Le jugement entrepris, prononcé le 15 septembre 2011, a statué en ces termes :
Dit que le tribunal de commerce de Marseille est compétent pour connaître de la présente instance.
Dit qu'il n'y a pas lieu d'écarter des débats les conclusions de la société AUMETZ DIFFUSION datées du 27 juin 2011.
Déboute la société NED COP-COPINE de sa demande tendant à voir les conclusions de la société AUMETZ DIFFUSION, datées du 27 juin 2011, écartées des débats pour communication tardive.
Dit que les pièces de la société NED COP-COPINE, numérotées « 1, 2, 5 et 10 », doivent être écartées des débats.
Déboute la société AUMETZ DIFFUSION de sa demande de voir les autres pièces de la société NED COP-COPINE, numérotées « 3, 4, 6, 7, 8, 9, 11,12 et 13 » écartées des débats du fait de leur qualité insuffisante
Dit que la société AUMETZ DIFFUSION ne bénéficie d'aucune exclusivité territoriale de vente des produits « Cop-Copine ».
Dit que la société AUMETZ DIFFUSION n'est pas en situation de dépendance économique, vis-à-vis de la société NED COP-COPINE.
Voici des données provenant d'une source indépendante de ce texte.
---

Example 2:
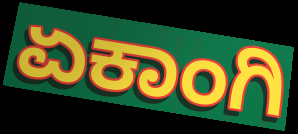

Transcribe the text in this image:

ಏಕಾಂಗಿ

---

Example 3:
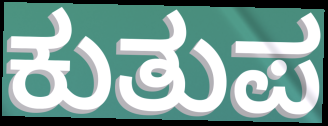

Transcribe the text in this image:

ಕುತುಪ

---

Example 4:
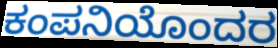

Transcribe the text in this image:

ಕಂಪನಿಯೊಂದರ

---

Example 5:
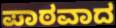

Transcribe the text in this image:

ಪಾಠವಾದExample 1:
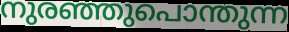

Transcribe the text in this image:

നുരഞ്ഞുപൊന്തുന്ന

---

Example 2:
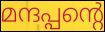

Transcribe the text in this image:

മന്ദപ്പന്റെ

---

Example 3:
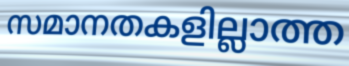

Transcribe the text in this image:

സമാനതകളില്ലാത്ത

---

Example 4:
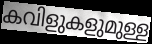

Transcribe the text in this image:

കവിളുകളുമുള്ള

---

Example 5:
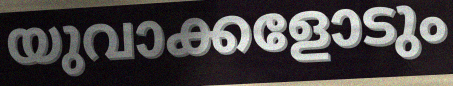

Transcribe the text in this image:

യുവാക്കളോടും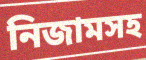
নিজামসহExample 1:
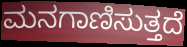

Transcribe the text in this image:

ಮನಗಾಣಿಸುತ್ತದೆ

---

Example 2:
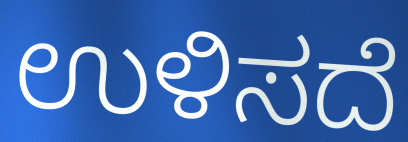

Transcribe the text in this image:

ಉಳಿಸದೆ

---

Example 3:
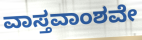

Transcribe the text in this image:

ವಾಸ್ತವಾಂಶವೇ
Dit que la société NED COP-COPINE n'a pas commis de fautes susceptibles d'être à l'origine du redressement judiciaire de la société AUMETZ DIFFUSION.
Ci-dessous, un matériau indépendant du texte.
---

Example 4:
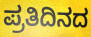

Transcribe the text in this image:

ಪ್ರತಿದಿನದ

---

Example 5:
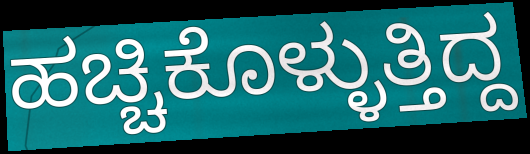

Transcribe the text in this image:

ಹಚ್ಚಿಕೊಳ್ಳುತ್ತಿದ್ದ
Dit qu'il n'y a pas eu, de la part de la société NED COP-COPINE, de rupture abusive de la relation commerciale qu'elle entretenait avec la société AUMETZ DIFFUSION.
Déboute la société AUMETZ DIFFUSION de toutes ses demandes, fins et conclusions.
Dit qu'il n'y a pas lieu d'allouer à la société NED COP-COPINE, les dommages et intérêts sollicités.
Condamne la société AUMETZ DIFFUSION à payer à la société NED COP-COPINE la somme de 3 000€, au titre des dispositions de l'article 700 du CPC.
Condamne la société AUMETZ DIFFUSION aux dépens, toutes taxes comprises, de la présente instance.
Ordonne l'exécution provisoire pour toutes les dispositions du présent jugement, conformément aux dispositions de l'article 515 du CPC
Rejette, pour le surplus, toutes autres demandes, fins et conclusions, contraires au dispositif du présent jugement.
Par déclaration en date du 11/02/2018, l'appelant, Maître X en sa qualité de mandataire liquidateur de la société AUMETZ DIFFUSION, désigné à ses fonctions par le jugement qui a prononcé la liquidation judiciaire sur résolution du plan de la SARL AUMETZ DIFFUSION le 13 décembre 2011, a interjeté appel du jugement du 15 septembre 2011.
Prétentions des parties
Dans ses dernières conclusions récapitulatives et en réponse d'appel n° 3 notifiées de manière dématérialisée le 16 février 2018, l'appelant demande à la cour de :
Vu les dispositions de l'article L. 442-6, I, 5° du Code de commerce,
Vu les dispositions de l'article 1382 du Code civil, Vu les des éléments et pièces versées aux débats,
Vu l'article 74 du CPC,
Dire la société NED COP COPINE irrecevable en son exception d'incompétence,
La dire en tout cas mal fondée,
Dire que la Cour d'appel de Paris est compétente,
INFIRMER en toutes ses dispositions le jugement rendu le 15 septembre 2011 par le Tribunal de commerce de Marseille.
STATUANT A NOUVEAU :
Constater que la société « NED COP COPINE a reconnu le principe de sa responsabilité »,
DIRE ET JUGER que la société « NED COP COPINE a rompu abusivement ses relations commerciales au détriment de la société » AUMETZ DIFFUSION,
JUGER que le comportement fautif de la société « NED a causé un préjudice irrémédiable à la société » AUMETZ DIFFUSION,
DEBOUTER la société NED COP COPINE de toutes ses demandes, fins et conclusions,
EN CONSEQUENCE,
CONDAMNER la société NED COP COPINE à réparer le dommage subi par la société AUMETZ DIFFUSION,
Evaluer ce dommage à une somme de 2 100 000 € au titre de la réparation des préjudices subis en raison des fautes commises par la société NED COP COPINE,
CONDAMNER la société NED à payer à Maître X,en sa qualité de mandataire liquidateur de la SARL AUMETZ DIFFUSION, une somme de 2 100 000 €,
DIRE que les condamnations prononcées porteront intérêts au taux légal à compter de la demande,
DIRE que lesdites sommes porteront intérêts capitalisés conformément aux dispositions de l'article 1343-2 du code civil,
CONDAMNER la société NED COP COPINE à verser une somme de 7 000 € au bénéfice de Maître X, en sa qualité de mandataire liquidateur de la SARL AUMETZ DIFFUSION au titre des dispositions de l'article 700 du CPC,
CONDAMNER la société NED COP COPINE en tous les dépens distraits au profit de Me A, Avocat auprès de la Cour d'Appel de PARIS.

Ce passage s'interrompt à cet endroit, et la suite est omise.